Click here to view this JN on nbviewer.
In the concluding sessions of this course, I have shifted from talking about the data pipeline, to the functions at the end of the tunnel, our Machine Learning algorithms, which I've also likened to a stable of horses, in terms of how we "race" them to find the best. Choosing the best horse for your application takes experience. Don't expect to become a data scientist overnight.
In our sequence below, I start with a famous, oft used dataset, made of 28 by 28 numpy arrays, representing grayscale images of the numerals 0 through 9, quite a few specimens of each. They're labeled rows. We know the digits. Lets take a look.
In [1]:
import numpy as np
from sklearn.datasets import load_digits
digits = load_digits()
print(digits.data.shape)
In [2]:
print(digits.DESCR)
In [3]:
import matplotlib.pyplot as plt
% matplotlib inline
In [4]:
plt.gray() # gray reversed shown below
_ = plt.matshow(digits.images[0])
In [5]:
plt.figure(1, figsize=(3, 3))
plt.imshow(digits.images[0], cmap=plt.cm.gray_r, interpolation='nearest')
plt.show()
In [6]:
_ = plt.matshow(digits.images[108])
In [7]:
digits.data[108]
Out[7]:
Remember how we think in machine learning. We have a multifaceted (multi-featured) set of samples, rows with many columns, and then a single column of correct results, an "answer key" if you will.
We often call this answer key column the "target" and then measure "error" as divergence between guesses and target.

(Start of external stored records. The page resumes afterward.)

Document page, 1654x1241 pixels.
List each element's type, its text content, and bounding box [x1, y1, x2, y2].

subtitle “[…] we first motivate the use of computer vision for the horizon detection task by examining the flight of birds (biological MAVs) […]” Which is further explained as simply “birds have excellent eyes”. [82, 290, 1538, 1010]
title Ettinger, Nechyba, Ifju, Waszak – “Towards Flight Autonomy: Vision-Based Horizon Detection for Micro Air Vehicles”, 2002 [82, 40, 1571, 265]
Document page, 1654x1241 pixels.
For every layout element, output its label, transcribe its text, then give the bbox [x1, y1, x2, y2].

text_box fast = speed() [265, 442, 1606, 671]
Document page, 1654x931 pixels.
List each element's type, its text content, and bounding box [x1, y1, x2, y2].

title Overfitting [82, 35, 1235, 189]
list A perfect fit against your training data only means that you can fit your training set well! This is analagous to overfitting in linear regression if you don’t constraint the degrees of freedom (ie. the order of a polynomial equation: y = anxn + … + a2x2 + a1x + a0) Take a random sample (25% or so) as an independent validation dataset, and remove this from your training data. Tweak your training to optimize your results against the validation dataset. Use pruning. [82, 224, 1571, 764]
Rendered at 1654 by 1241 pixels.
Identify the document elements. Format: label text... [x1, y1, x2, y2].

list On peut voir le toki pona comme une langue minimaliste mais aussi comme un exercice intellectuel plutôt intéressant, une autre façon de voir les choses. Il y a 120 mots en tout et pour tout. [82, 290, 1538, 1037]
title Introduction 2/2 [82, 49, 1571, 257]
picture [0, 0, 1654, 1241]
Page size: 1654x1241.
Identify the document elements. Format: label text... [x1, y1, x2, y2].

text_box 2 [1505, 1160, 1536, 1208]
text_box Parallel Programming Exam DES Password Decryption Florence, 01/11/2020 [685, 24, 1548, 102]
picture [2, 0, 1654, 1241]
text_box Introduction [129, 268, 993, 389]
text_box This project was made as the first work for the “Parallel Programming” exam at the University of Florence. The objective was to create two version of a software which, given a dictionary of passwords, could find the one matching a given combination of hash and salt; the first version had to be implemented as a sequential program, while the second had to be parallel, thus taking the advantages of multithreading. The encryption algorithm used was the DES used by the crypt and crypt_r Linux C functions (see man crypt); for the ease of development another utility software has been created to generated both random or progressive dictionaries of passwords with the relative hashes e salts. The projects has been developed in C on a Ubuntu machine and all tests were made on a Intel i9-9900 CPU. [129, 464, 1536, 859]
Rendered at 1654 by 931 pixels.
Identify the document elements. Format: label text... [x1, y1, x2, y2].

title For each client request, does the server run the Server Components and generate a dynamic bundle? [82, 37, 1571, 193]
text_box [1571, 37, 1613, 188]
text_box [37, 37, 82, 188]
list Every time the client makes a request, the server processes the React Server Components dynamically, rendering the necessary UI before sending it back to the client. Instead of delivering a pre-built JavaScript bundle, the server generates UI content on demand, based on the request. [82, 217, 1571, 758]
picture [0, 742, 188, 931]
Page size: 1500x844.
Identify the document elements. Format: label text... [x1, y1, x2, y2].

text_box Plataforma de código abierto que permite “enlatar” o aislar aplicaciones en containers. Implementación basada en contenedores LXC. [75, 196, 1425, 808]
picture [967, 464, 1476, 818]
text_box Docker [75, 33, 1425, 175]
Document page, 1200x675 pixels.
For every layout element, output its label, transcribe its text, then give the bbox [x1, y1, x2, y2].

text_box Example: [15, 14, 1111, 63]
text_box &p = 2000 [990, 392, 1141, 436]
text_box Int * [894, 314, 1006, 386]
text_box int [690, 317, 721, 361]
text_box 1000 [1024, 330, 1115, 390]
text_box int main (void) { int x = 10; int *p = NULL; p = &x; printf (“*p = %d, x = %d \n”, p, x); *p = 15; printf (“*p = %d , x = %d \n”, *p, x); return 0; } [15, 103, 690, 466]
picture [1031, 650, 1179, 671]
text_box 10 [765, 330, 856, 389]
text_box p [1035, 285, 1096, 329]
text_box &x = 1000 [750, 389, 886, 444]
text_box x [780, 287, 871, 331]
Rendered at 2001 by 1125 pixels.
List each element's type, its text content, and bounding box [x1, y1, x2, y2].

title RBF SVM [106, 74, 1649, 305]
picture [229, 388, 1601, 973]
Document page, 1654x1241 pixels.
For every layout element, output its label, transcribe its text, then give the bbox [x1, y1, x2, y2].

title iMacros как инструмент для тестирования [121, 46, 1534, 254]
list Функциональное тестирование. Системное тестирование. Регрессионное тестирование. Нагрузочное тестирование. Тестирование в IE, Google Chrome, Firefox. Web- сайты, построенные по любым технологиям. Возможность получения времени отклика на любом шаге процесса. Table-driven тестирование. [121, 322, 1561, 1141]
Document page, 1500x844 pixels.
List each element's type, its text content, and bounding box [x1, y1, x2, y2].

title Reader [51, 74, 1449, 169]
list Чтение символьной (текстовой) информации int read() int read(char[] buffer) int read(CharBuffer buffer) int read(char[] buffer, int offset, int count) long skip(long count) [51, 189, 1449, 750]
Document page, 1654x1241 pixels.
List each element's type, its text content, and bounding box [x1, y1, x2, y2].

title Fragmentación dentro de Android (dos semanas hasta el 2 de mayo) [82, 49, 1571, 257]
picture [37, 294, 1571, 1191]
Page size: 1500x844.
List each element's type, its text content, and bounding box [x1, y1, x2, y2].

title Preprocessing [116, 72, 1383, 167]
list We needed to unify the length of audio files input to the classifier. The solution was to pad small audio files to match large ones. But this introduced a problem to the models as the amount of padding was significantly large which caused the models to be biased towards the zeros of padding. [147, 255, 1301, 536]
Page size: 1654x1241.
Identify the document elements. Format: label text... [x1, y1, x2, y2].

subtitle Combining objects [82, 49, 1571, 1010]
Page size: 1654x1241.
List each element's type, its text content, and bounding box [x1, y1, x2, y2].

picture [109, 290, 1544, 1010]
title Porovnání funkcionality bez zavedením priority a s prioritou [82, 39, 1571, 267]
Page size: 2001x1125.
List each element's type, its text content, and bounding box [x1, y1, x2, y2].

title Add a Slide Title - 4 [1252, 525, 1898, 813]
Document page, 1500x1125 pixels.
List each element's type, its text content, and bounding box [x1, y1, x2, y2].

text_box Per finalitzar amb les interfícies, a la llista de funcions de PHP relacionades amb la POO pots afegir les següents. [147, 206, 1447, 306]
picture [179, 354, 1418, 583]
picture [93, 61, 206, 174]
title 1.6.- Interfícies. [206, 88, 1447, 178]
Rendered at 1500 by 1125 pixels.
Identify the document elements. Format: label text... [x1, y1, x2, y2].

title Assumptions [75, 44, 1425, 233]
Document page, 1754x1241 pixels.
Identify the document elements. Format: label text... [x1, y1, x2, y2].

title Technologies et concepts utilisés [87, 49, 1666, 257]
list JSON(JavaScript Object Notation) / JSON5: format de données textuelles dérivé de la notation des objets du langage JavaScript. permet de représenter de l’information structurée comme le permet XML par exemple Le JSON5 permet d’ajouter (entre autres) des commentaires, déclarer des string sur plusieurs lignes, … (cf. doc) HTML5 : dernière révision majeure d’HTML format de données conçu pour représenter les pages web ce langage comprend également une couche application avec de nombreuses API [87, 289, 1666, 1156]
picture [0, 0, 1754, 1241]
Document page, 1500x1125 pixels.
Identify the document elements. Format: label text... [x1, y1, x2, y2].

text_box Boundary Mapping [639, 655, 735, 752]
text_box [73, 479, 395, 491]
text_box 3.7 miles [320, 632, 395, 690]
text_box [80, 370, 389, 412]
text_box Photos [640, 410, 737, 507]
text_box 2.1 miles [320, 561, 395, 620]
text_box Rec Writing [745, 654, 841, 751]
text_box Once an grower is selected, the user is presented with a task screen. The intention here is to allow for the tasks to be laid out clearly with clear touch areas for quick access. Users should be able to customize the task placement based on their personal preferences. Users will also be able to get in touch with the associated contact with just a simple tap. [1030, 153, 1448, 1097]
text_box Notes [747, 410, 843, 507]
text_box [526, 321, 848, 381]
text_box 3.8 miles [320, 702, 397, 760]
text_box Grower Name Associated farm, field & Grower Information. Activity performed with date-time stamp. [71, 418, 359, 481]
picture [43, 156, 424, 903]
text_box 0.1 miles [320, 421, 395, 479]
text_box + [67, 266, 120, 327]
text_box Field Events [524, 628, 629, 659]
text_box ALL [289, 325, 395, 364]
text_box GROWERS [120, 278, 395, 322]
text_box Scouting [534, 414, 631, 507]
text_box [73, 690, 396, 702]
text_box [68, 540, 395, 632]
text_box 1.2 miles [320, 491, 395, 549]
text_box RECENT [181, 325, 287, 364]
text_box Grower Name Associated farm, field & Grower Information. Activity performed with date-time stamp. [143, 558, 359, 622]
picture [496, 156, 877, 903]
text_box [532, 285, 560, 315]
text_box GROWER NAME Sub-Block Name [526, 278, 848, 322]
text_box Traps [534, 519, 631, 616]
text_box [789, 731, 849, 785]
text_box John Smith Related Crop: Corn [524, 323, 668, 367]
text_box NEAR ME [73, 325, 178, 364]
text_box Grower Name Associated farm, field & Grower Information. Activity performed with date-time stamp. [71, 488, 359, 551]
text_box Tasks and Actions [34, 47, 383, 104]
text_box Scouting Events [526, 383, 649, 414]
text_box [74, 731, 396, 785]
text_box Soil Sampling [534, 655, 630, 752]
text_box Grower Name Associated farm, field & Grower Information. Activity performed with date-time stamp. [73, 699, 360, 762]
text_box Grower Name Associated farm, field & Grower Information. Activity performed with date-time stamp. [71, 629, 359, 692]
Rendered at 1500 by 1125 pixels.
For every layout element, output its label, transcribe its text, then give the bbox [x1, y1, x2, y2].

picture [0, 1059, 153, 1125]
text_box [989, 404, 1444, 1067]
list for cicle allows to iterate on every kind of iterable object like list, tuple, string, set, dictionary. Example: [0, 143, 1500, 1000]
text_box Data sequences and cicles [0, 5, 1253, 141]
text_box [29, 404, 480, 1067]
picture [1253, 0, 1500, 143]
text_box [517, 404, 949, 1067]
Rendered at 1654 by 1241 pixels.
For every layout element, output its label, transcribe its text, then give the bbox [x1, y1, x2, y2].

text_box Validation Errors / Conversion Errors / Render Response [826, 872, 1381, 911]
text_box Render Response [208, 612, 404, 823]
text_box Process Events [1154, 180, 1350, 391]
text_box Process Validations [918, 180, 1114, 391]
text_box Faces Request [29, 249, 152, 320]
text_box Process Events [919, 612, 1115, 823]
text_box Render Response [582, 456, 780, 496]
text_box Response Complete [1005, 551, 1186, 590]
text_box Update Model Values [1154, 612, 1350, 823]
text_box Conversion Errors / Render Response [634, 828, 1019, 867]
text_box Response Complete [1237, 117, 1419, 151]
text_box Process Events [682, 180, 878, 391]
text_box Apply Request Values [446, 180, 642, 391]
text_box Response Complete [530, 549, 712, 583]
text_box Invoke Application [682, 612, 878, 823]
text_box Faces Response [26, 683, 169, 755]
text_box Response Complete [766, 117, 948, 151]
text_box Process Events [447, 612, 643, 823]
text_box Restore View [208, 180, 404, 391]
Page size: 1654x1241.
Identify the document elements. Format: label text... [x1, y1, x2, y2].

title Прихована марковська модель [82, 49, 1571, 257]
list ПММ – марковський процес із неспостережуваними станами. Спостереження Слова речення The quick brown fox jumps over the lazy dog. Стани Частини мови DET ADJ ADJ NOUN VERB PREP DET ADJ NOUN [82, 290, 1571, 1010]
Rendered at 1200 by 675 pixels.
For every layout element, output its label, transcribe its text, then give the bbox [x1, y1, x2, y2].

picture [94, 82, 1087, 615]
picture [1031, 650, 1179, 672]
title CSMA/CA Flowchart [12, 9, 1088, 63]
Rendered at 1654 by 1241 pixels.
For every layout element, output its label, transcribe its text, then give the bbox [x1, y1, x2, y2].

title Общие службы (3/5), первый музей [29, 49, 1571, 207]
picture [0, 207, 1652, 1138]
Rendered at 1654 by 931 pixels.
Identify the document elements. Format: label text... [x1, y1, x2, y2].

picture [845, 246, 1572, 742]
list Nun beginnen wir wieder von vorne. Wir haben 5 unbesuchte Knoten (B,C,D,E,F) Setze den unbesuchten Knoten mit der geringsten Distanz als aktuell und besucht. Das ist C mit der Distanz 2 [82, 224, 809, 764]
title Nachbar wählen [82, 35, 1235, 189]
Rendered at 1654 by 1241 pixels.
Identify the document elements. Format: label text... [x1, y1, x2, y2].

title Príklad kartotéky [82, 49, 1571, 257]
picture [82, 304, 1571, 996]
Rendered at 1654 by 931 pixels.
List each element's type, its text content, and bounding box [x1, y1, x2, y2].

Decreasing divergence bespeaks of a learning rate as the model trains on, or fits the training data. Whether we control this learning rate as a hyperparameter, or leave it to the algorithm to work at some built-in speed, depends on which machine learner type we've selected. Below we're looking at KNN and then a neural net.
In [8]:
digits.target[108]
Out[8]:
That's a very poor rendering of the numeral 7 and we're immediately forgiving if our Machine Learning algorithm gets some wrong, with training data of such abysmal quality. As seen from digits.data
, the 64 bits used to represent a digit are hardly enough. Other datasets come with at least 28 x 28 bits for each numeral. We're truly at the low end with this skimpy number of bits per digit.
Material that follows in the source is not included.